You should set things like cupboards to DoorType_Trapdoor so it doesn't build navmesh nodes for them. That's all that property does, so use it whenever you have a door you don't need or want an AI to open.
veledan on 3/2/2006 at 20:13
Quote Posted by Ziemanskye
And you've double-portalled the doorframe, which you shouldn't - it doesn't provide any real benefit and can slow performance down.
I read in an UnRealEd BSP tutorial that the way zone portals work is that a zone only gets rendered if you can see one of its portals. If you put a portal only one side of a doorway, it would work from only one side of the door.
For example, if I put just one portal
inside the building, this would successfully stop the inside zone being rendered when I was outside because I wouldn't be able to see the portal through the door. However, the outside zone
would get rendered when I was inside the building because I would be able to see the zone portal. I thought that putting a portal either side of the door means that only the zone I am in (inside or outside) plus the tiny doorway zone between the portals would render (assuming the doors are closed). I think it said also that the processor drag of portals was proportional to their surface area not their number. Have I read wrong or does this work differently in Flesh?

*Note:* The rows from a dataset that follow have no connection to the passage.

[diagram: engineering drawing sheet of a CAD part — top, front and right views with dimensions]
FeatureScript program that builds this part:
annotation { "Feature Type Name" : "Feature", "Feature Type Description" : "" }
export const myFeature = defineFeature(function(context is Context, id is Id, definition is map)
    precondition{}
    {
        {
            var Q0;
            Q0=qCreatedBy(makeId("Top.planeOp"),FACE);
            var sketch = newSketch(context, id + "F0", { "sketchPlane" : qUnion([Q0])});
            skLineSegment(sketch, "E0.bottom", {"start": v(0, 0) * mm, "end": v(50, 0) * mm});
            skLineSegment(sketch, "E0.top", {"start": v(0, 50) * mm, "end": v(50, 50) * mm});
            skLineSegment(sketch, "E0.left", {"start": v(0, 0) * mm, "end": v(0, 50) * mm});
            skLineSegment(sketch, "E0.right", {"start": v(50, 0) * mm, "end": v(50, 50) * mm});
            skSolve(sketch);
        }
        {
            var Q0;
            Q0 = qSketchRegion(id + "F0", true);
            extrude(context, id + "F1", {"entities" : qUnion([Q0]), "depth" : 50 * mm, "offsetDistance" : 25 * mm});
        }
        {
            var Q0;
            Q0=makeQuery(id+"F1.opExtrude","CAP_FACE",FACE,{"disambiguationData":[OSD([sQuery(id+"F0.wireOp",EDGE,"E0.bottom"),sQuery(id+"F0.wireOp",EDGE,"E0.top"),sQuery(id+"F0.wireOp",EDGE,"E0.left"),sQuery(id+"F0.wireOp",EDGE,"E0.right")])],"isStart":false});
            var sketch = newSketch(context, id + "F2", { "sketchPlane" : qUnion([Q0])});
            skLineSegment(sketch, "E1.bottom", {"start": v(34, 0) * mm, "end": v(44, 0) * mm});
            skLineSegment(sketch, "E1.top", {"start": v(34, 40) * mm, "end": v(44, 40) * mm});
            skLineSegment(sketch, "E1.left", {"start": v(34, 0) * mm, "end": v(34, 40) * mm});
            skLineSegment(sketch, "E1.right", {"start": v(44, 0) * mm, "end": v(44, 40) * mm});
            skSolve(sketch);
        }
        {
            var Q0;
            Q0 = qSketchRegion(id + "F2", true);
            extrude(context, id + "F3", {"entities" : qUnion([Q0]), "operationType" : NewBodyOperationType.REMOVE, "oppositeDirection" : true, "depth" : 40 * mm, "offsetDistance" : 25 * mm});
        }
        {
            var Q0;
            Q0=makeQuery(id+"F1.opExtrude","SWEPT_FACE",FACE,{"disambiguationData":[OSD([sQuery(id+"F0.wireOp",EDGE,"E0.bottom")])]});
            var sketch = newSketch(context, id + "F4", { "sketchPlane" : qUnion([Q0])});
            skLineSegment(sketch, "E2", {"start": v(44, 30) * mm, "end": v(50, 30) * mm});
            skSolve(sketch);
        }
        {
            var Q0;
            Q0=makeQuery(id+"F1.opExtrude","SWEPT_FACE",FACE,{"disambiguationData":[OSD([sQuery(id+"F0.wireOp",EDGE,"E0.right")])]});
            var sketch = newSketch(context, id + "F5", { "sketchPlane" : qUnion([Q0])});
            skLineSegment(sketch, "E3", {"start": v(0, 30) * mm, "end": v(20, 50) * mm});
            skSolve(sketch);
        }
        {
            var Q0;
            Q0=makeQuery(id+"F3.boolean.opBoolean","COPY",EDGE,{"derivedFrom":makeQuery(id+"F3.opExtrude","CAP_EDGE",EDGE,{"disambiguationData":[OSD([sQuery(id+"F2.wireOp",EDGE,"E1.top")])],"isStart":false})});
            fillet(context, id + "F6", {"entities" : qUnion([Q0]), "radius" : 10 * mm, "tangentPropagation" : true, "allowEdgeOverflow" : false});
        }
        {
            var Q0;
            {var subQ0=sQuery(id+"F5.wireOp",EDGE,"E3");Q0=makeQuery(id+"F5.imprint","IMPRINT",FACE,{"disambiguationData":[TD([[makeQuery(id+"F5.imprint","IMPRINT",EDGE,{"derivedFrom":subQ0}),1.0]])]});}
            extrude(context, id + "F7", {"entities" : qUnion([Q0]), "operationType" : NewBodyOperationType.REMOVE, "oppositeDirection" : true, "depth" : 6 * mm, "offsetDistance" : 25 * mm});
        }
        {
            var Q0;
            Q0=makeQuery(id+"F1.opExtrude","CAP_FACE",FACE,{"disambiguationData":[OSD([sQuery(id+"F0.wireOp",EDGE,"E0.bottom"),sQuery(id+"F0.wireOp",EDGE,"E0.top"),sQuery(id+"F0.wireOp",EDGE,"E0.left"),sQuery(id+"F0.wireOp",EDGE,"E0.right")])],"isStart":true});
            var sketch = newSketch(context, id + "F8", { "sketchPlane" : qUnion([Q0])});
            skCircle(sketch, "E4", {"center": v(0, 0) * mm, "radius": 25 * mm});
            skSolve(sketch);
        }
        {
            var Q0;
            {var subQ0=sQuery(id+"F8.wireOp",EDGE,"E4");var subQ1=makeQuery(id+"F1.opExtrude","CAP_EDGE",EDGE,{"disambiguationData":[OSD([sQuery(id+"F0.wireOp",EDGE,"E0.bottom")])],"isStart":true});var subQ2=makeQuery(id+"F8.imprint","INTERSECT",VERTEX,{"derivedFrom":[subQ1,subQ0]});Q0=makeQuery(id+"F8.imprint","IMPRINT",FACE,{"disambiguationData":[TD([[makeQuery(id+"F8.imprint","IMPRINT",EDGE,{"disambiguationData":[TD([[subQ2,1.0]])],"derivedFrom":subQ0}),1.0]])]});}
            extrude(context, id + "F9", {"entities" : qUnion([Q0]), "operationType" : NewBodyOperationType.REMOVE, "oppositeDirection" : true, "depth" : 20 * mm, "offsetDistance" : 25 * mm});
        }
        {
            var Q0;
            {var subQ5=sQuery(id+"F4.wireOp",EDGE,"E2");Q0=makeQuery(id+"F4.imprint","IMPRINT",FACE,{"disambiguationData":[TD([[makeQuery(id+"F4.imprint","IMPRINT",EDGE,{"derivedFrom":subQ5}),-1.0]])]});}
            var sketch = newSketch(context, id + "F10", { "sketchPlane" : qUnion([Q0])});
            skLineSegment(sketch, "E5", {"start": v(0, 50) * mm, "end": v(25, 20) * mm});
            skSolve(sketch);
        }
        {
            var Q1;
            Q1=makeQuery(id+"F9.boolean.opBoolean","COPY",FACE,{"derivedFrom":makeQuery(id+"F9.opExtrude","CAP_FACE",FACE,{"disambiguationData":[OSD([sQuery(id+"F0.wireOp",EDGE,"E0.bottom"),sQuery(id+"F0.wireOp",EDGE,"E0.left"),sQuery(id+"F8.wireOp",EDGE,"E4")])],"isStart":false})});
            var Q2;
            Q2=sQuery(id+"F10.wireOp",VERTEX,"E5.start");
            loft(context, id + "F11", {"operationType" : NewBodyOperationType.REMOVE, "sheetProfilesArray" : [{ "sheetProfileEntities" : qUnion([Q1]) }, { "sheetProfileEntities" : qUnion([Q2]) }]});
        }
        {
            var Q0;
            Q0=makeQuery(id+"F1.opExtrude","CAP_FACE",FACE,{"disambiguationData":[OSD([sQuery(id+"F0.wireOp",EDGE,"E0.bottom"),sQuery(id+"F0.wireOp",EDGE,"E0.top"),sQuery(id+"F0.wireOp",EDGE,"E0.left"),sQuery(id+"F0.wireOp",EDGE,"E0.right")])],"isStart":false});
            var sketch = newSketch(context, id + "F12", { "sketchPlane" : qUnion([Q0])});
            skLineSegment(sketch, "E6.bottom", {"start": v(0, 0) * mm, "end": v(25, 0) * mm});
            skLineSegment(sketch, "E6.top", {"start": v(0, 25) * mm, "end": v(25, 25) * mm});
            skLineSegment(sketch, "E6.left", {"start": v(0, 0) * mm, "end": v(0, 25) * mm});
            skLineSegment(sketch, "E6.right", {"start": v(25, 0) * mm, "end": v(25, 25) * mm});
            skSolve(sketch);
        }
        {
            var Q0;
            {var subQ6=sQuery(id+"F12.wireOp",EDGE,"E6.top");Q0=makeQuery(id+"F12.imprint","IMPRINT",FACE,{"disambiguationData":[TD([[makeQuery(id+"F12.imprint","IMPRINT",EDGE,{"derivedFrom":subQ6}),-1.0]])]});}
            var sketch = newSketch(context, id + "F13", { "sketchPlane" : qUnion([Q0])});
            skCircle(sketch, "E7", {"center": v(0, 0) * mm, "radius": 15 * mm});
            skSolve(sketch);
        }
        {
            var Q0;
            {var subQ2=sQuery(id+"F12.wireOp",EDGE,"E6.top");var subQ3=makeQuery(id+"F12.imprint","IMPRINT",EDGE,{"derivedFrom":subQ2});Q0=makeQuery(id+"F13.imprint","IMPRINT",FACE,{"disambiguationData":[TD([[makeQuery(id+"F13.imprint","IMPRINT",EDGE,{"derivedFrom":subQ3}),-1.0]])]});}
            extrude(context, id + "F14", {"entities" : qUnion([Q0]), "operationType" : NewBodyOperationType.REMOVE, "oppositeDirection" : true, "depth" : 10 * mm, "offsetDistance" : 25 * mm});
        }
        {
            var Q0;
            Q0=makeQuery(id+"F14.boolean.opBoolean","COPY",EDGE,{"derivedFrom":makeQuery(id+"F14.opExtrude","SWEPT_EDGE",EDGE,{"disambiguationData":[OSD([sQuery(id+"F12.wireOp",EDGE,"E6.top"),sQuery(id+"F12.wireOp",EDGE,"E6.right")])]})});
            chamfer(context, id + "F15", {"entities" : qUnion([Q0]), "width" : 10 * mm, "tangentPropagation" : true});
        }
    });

Quote Posted by Ziemanskye
This might sound silly, but the doors aren't synched with the brushes in that picture - shrink the brush around them so it's the perfect 128x128x(whatever depth you want) around the doors.
In the actual map, there is a mesh making a doorframe that sits in the gap (I've hidden it because it's my C7 entry and might be a giveaway). There's no navmesh underneath it, but I'll try closing the gap with BSP and see if makes a difference thanks.
Quote Posted by Krypt
That sounds like one of the weird quirks of the AI that you come across every once in a while. If your navmesh is already optimised for your doorframe and all the surrounding geometry you shouldn't have any problems, but since you are having problems you may need to take more drastic measures. It looks like you have a lot of extra room around the door, so my suggestion would be to subtract more of the navmesh to prevent the AI from getting behind the doors. Create a navmesh "path" that forces the AI to only approach the door from the front and this problem should hopefully go away. You shouldn't have to subtract too much out of the navmesh to accomplish this, maybe just a 64x32 rectangle on either side of the door, which shouldn't affect normal pathing much if it's a large area.
Thanks Krypt. I'll have a play with this too. My navmesh
was clean here and there wasn't any in the 'gaps' (which were filled by a mesh), But i'll try extending my subtraction volumes a bit further round the door frame.